## [INSTRUCTIONS TO FOLLOW]
What is needed is a word-for-word copy of the lines below from the one with "de la cobertura" through the one with "text-align: right ->", both included, with every picture left out.

## [MATERIAL SUPPLIED]
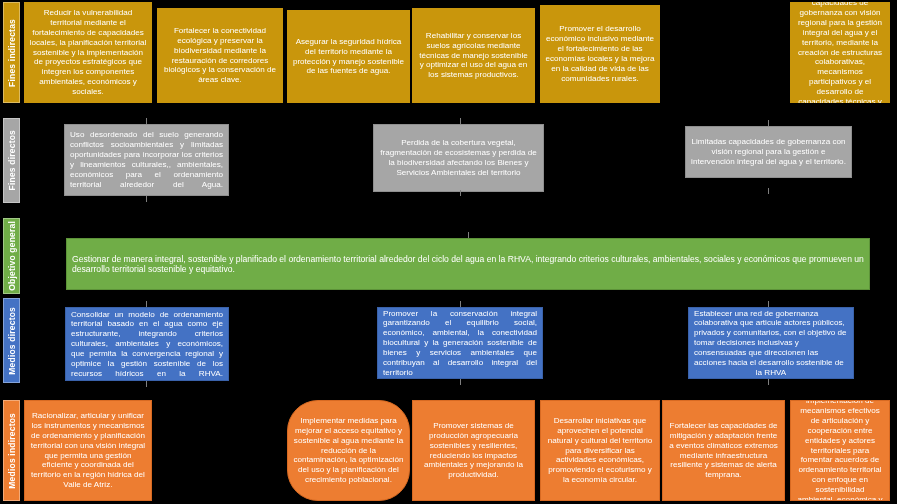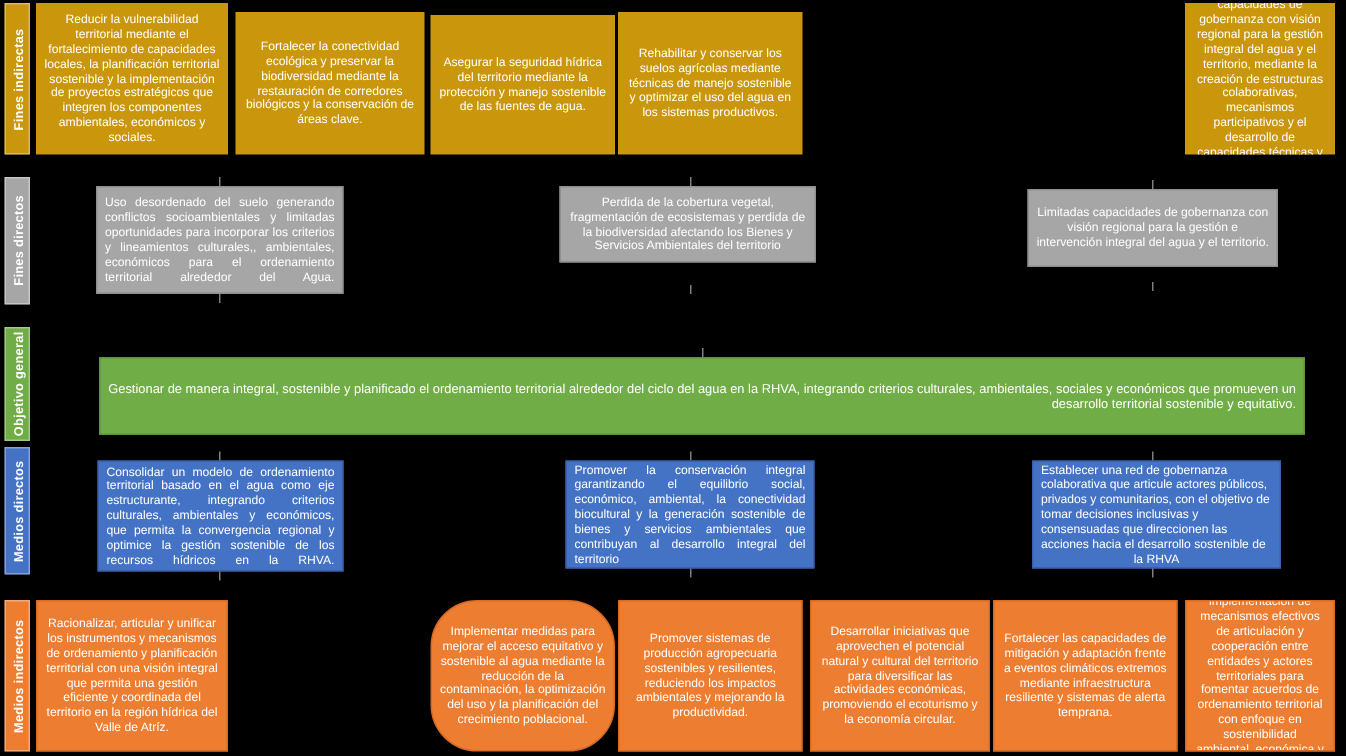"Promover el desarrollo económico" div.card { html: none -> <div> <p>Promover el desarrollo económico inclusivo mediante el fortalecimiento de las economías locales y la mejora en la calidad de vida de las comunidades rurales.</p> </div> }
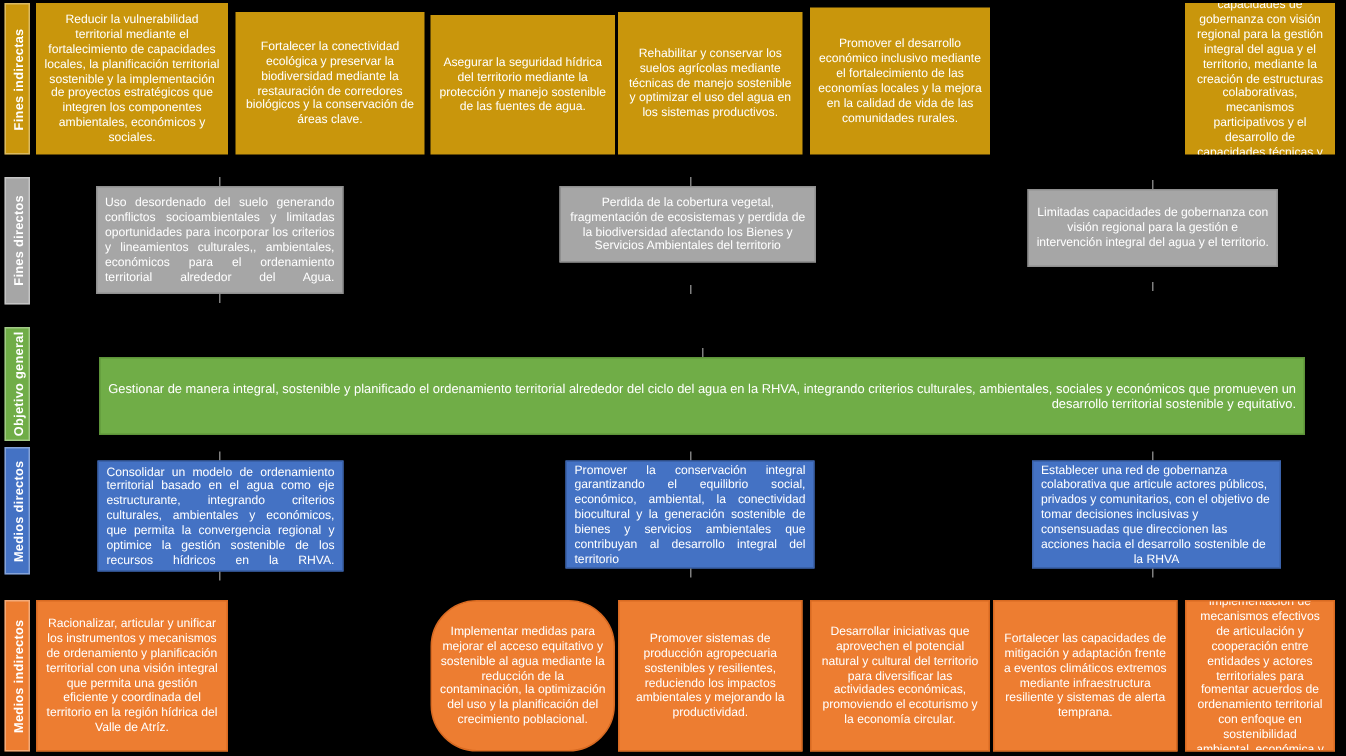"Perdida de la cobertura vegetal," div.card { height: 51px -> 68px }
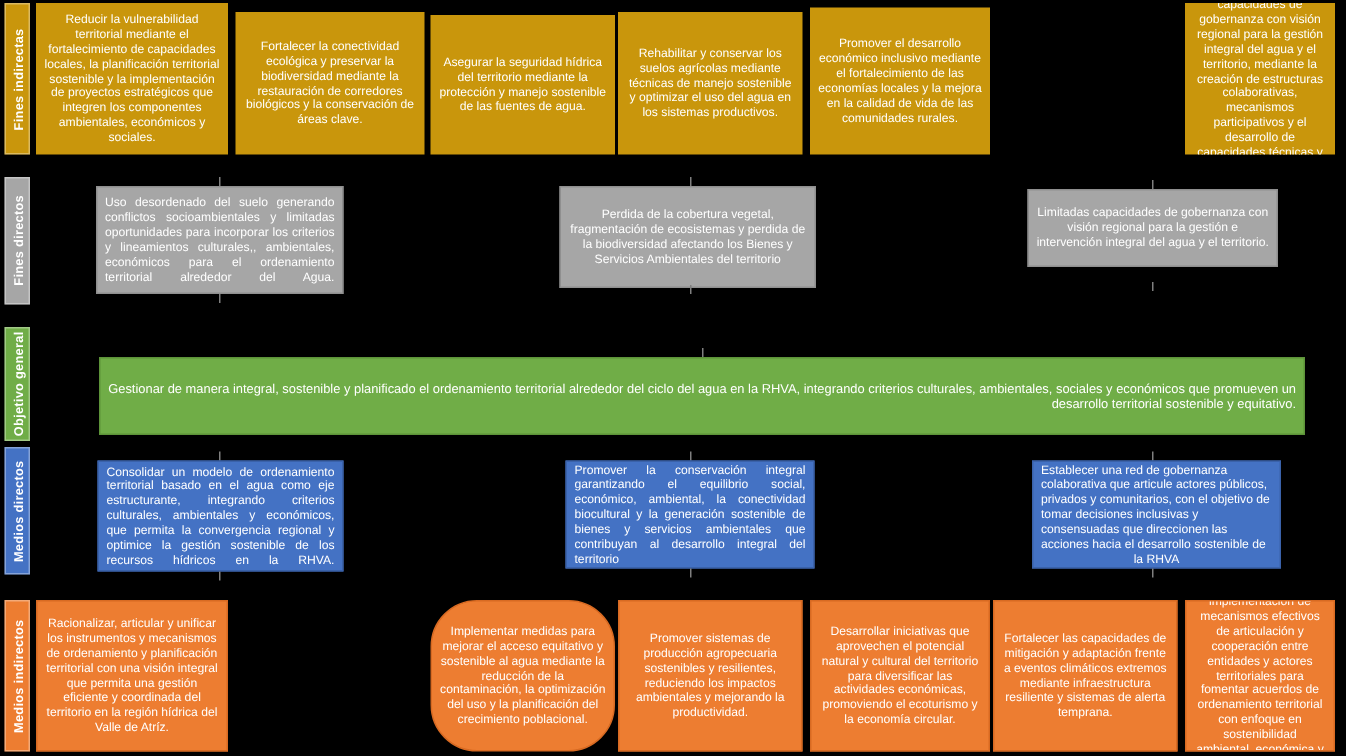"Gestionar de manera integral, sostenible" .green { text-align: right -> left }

* * *

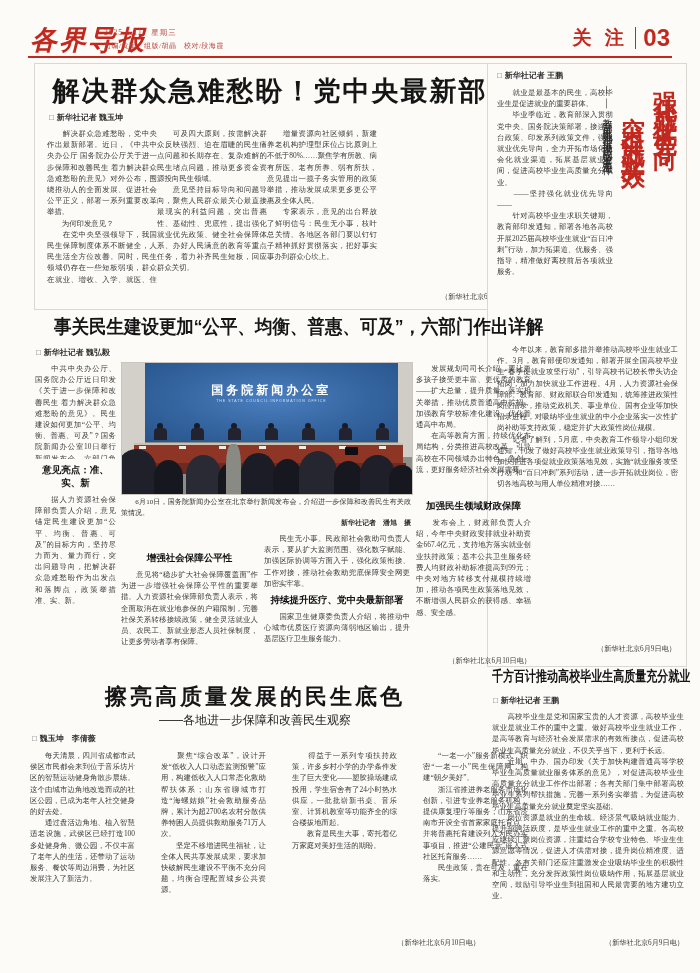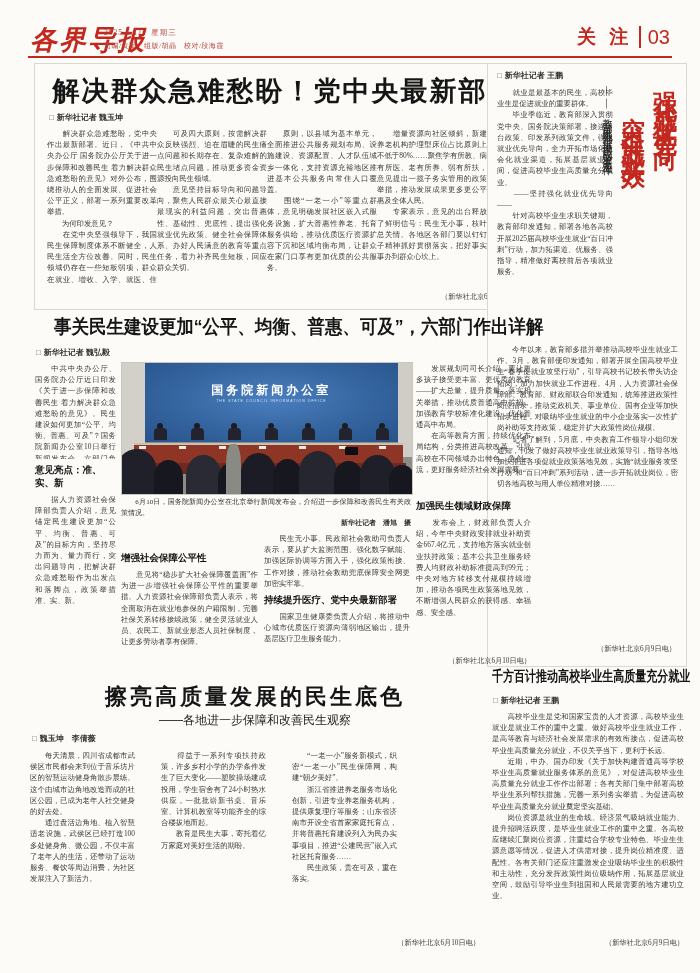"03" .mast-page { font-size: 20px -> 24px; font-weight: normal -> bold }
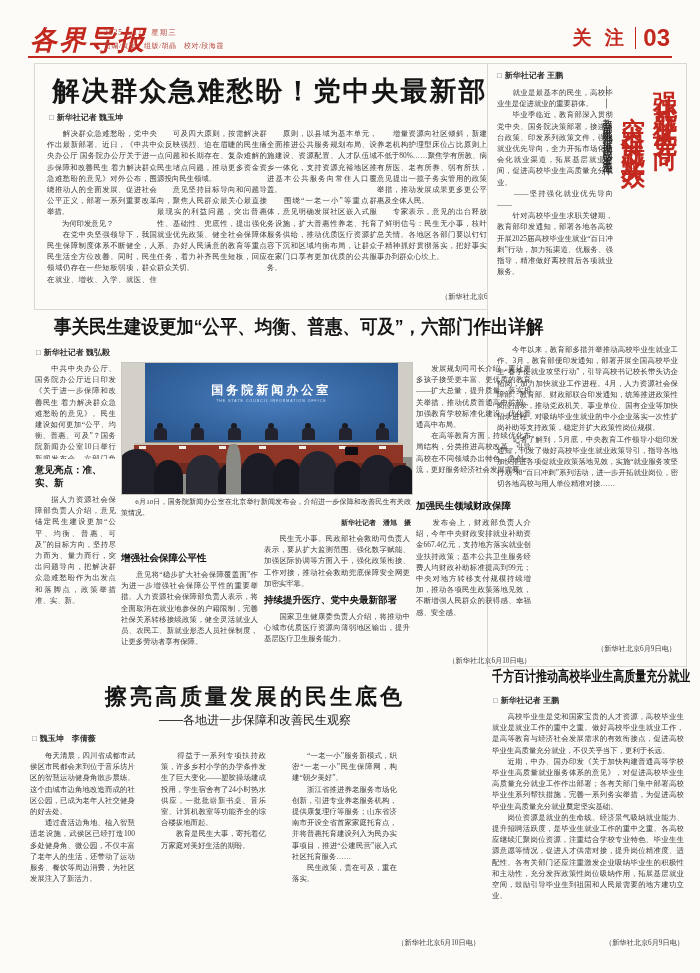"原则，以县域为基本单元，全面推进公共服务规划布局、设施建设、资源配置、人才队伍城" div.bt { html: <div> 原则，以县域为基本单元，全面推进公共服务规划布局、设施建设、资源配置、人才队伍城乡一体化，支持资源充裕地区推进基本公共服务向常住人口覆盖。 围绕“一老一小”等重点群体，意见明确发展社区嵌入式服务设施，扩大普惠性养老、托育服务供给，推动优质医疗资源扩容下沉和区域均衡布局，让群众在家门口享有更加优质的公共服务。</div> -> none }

## [TASK SOLUTION]
"Perdida de la cobertura vegetal," div.card { height: 51px -> 68px }
"Gestionar de manera integral, sostenible" .green { text-align: right -> left }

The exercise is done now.